From the mailbox: BBC and mohammedanism

feb 7th

the bbc seems to be run by pakistanis.

---------- Forwarded message ----------
From: G
Letters to the Editor

The Times February 07, 2006

Double standards in dealing with Islam

Sir, I applaud the BBC's news treatment of the Danish cartoons (report, Feb 4). On its website, however, the cultural cringe is evident and double standards obtain. In its history of Islam we read: "One night in 610 he (Muhammad) was meditating in a cave on the mountain when he was visited by the angel Jibreel who ordered him to "recite" . . . words which he came to understand were the words of God." This is written as fact, no "it is said" or "Muhammad reported". Whenever Muhammad's name is mentioned the BBC adds "Peace be upon him", as if the corporation itself were Muslim.

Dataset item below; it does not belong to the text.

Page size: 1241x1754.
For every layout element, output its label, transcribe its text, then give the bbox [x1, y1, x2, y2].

How different, and how much more accurate, when we turn to Christianity. Here, Jesus' birth "is believed by Christians to be the fulfilment of prophesies in the Jewish Old Testament"; Jesus "claimed that he spoke with the authority of God"; accounts of his resurrection appearances were "put about by his believers".



WILL WYATT
Chief Executive, BBC
Broadcast, 1996-99
Middle Barton, Oxon

Sir, As a practising criminal barrister I have been involved with the prosecution of many incidents of public disorder. In my experience the Metropolitan Police are not usually slow to intervene where the law has been broken; indeed the very suggestion that the Territorial Support Group are shy of making arrests is laughable.

Nonetheless, we have seen the spectacle of the police standing by while demonstrators outside the Danish Embassy — many clearly identifiable — were allowed to carry placards bearing slogans that obviously breached existing criminal law. The conclusion that one cannot help reaching from this and other incidents is that there is a reluctance among the police actually to tackle Muslim extremism.

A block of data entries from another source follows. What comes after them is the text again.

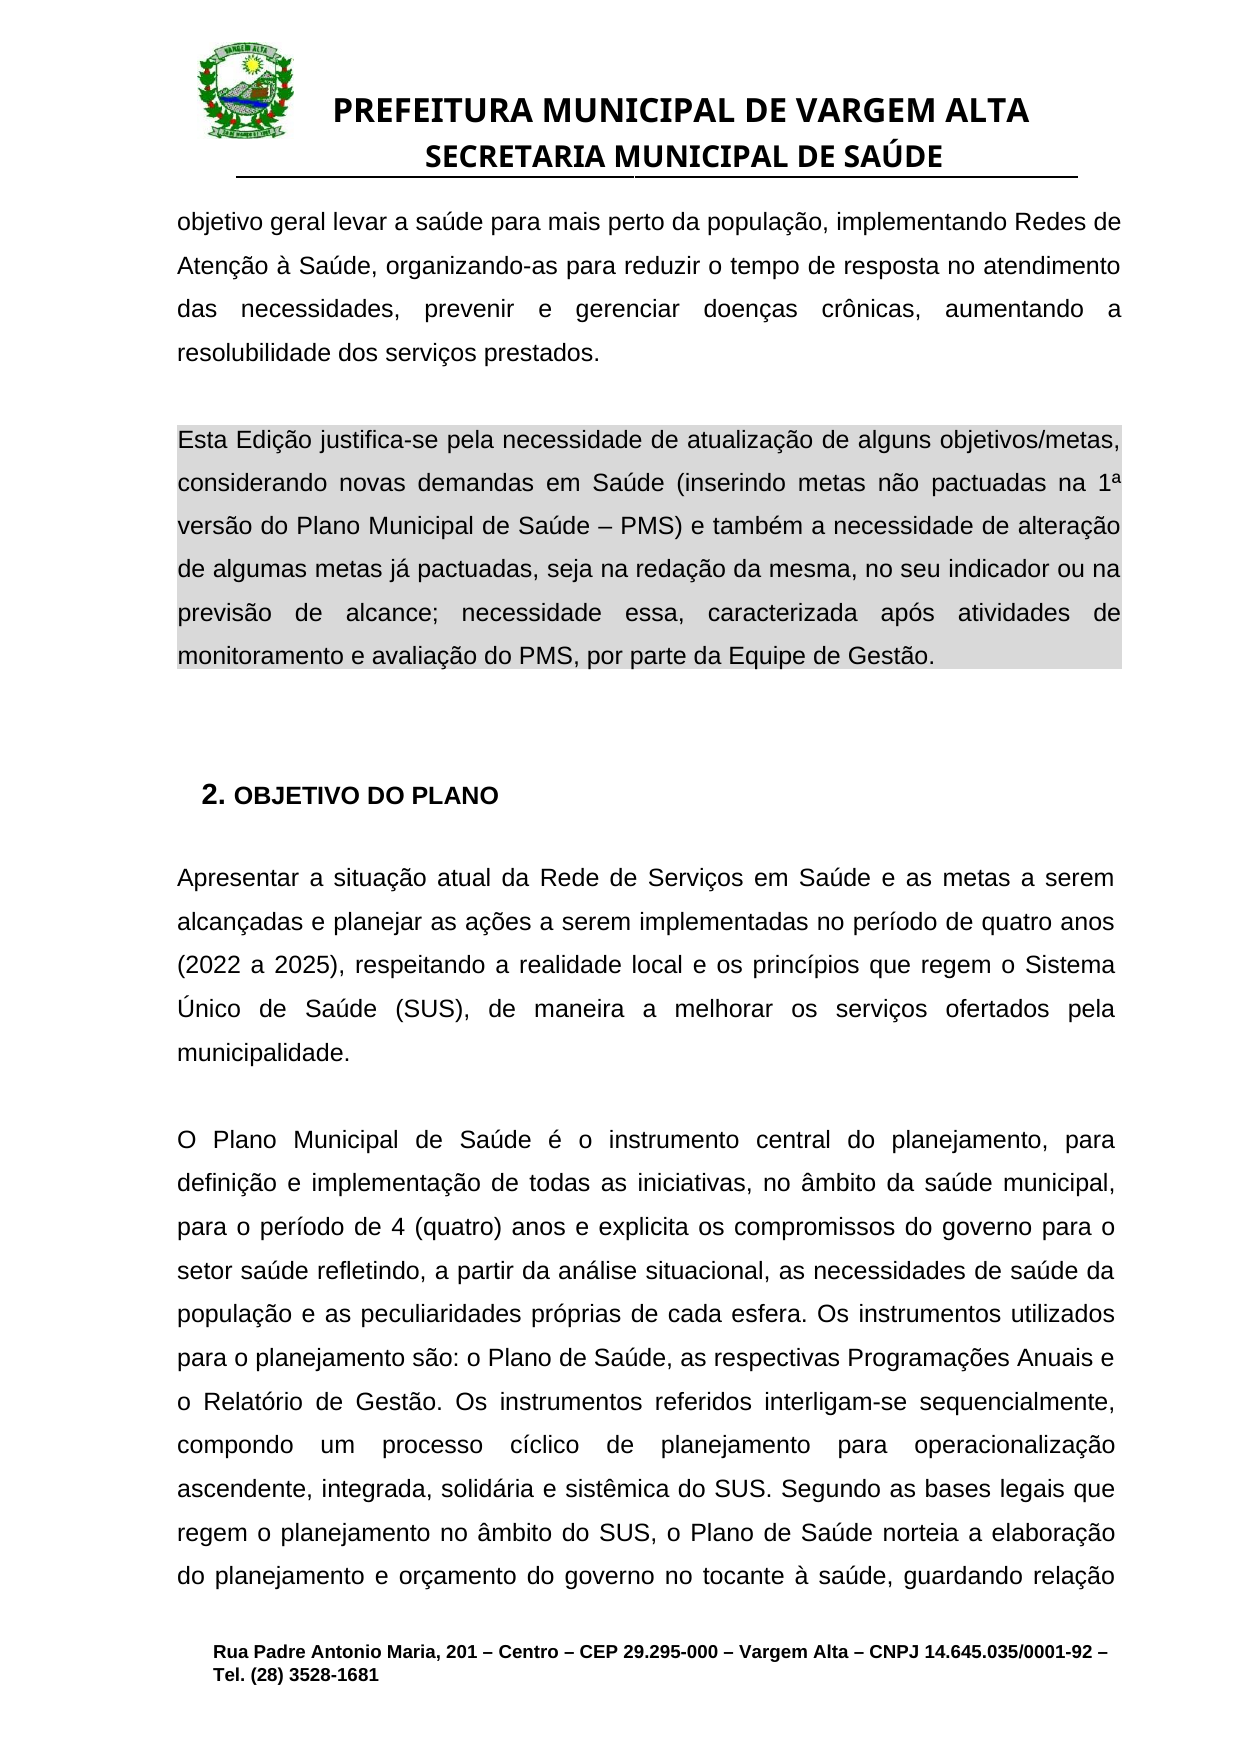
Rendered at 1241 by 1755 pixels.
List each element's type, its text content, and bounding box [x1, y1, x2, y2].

text O Plano Municipal de Saúde é o instrumento central do planejamento, para definição e implementação de todas as iniciativas, no âmbito da saúde municipal, para o período de 4 (quatro) anos e explicita os compromissos do governo para o setor saúde refletindo, a partir da análise situacional, as necessidades de saúde da população e as peculiaridades próprias de cada esfera. Os instrumentos utilizados para o planejamento são: o Plano de Saúde, as respectivas Programações Anuais e o Relatório de Gestão. Os instrumentos referidos interligam-se sequencialmente, compondo um processo cíclico de planejamento para operacionalização ascendente, integrada, solidária e sistêmica do SUS. Segundo as bases legais que regem o planejamento no âmbito do SUS, o Plano de Saúde norteia a elaboração do planejamento e orçamento do governo no tocante à saúde, guardando relação [177, 1125, 1117, 1590]
subtitle 2. OBJETIVO DO PLANO [201, 777, 1123, 811]
text objetivo geral levar a saúde para mais perto da população, implementando Redes de Atenção à Saúde, organizando-as para reduzir o tempo de resposta no atendimento das necessidades, prevenir e gerenciar doenças crônicas, aumentando a resolubilidade dos serviços prestados. [177, 207, 1123, 367]
text Esta Edição justifica-se pela necessidade de atualização de alguns objetivos/metas, considerando novas demandas em Saúde (inserindo metas não pactuadas na 1ª versão do Plano Municipal de Saúde – PMS) e também a necessidade de alteração de algumas metas já pactuadas, seja na redação da mesma, no seu indicador ou na previsão de alcance; necessidade essa, caracterizada após atividades de monitoramento e avaliação do PMS, por parte da Equipe de Gestão. [177, 425, 1122, 669]
text Apresentar a situação atual da Rede de Serviços em Saúde e as metas a serem alcançadas e planejar as ações a serem implementadas no período de quatro anos (2022 a 2025), respeitando a realidade local e os princípios que regem o Sistema Único de Saúde (SUS), de maneira a melhorar os serviços ofertados pela municipalidade. [177, 863, 1117, 1067]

Inevitably, the failure by the police to act will encourage the extremists in the belief that they can get away with breaching the criminal law. Before the World Trade Centre bombings the impression given by the police was that such extremism would be tolerated as long as the fruit was exported. We now know, since the London Tube bombings, that if it is allowed to flourish it will strike us just as much as those abroad.

The police can no longer claim ignorance of where jihadism is leading; they should enforce the law, rather than giving the extremists the clear impression that another set of rules applies to them.